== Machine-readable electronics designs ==
------------------------

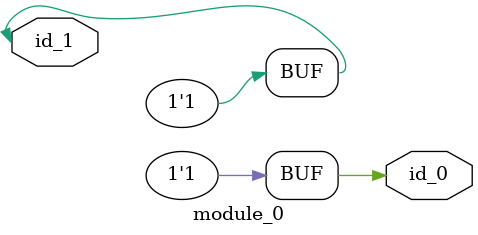
<source format=v>
module module_0 (
    output id_0,
    input  id_1
);
  assign id_0 = 1;
  assign id_0 = id_1;
endmodule

</source>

------------------------

Copy the records exactly. Skip the images.

== Answer to this problem ==
<source format=v>
module module_0 (
    output id_0,
    input  id_1
);
  assign id_0 = 1;
  assign id_0 = id_1;
endmodule

</source>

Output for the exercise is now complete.